◆ Activity
A word-for-word copy of the entries is needed, and it should contain no images.

Stored records:
○ ○ ○ ○ ○ ○ ○

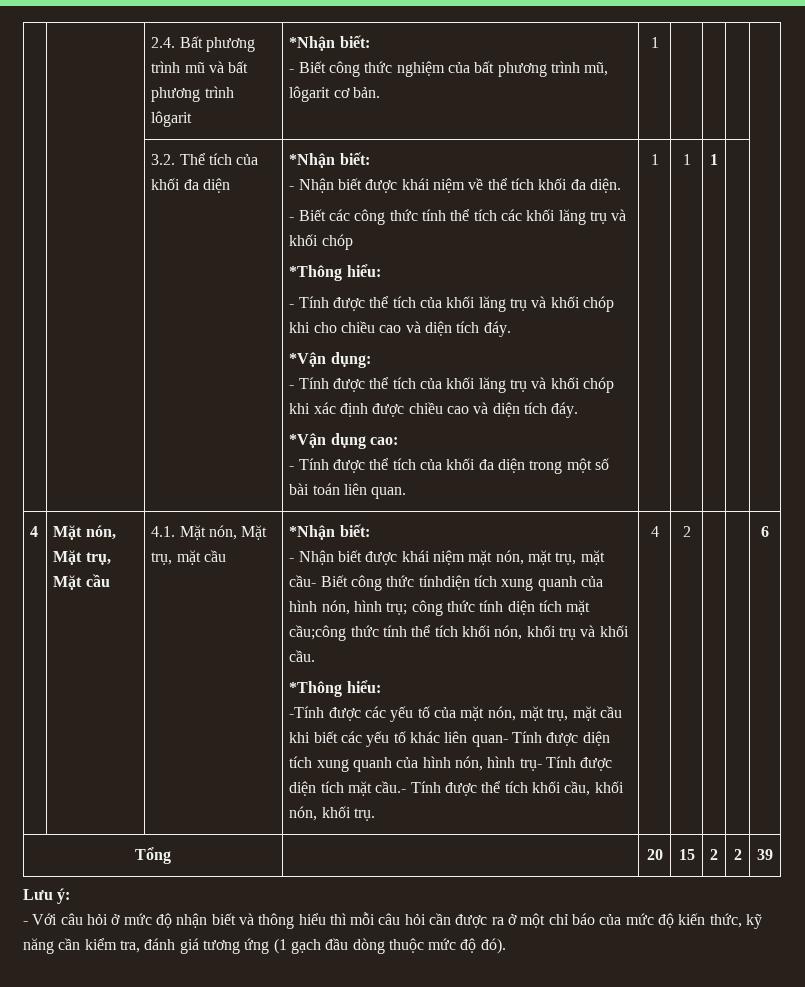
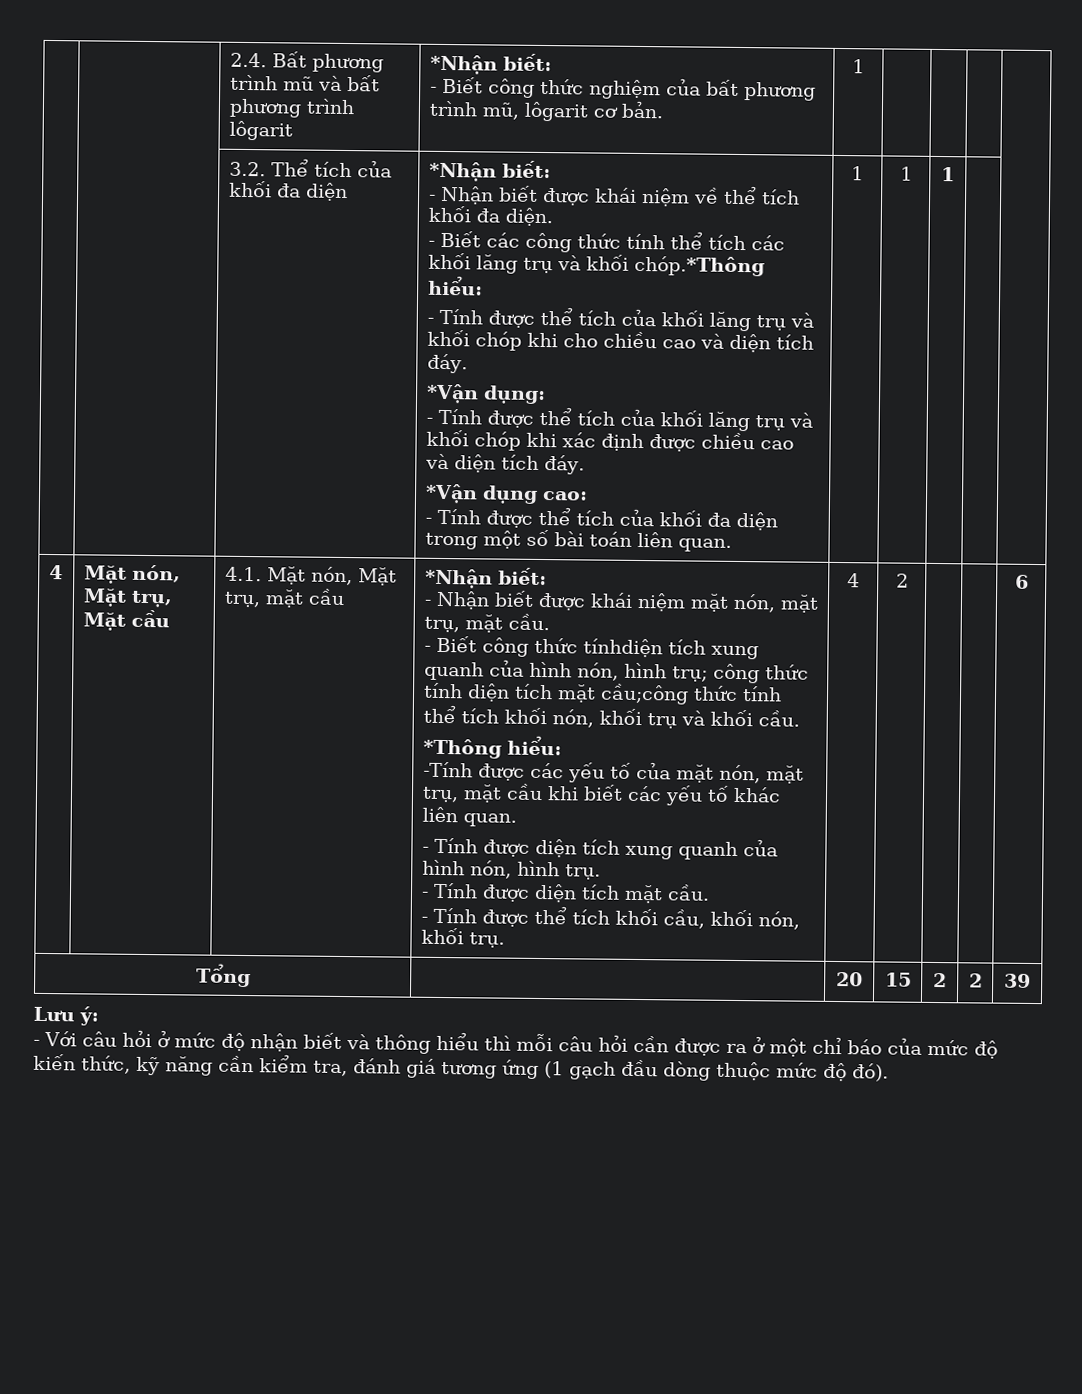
[321,234,353,250] [289,265,343,281] chóp // *Thông -> [633,255,765,277] chóp.*Thông
[289,575,317,587] cầu- -> [507,613,550,631] [423,645,431,652] cầu. // -
[471,735,508,747] quan- -> [462,813,517,827] [421,846,429,853] quan. // -
[519,758,542,771] trụ- -> [564,864,601,880] [420,891,429,898] trụ. // -
[375,781,407,793] cầu.- -> [666,884,710,901] [420,916,428,923] cầu. // -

○ ○ ○ ○ ○ ○ ○

◆ Result of this exercise
[321,234,353,250] [289,265,343,281] chóp // *Thông -> [633,255,765,277] chóp.*Thông
[289,575,317,587] cầu- -> [507,613,550,631] [423,645,431,652] cầu. // -
[471,735,508,747] quan- -> [462,813,517,827] [421,846,429,853] quan. // -
[519,758,542,771] trụ- -> [564,864,601,880] [420,891,429,898] trụ. // -
[375,781,407,793] cầu.- -> [666,884,710,901] [420,916,428,923] cầu. // -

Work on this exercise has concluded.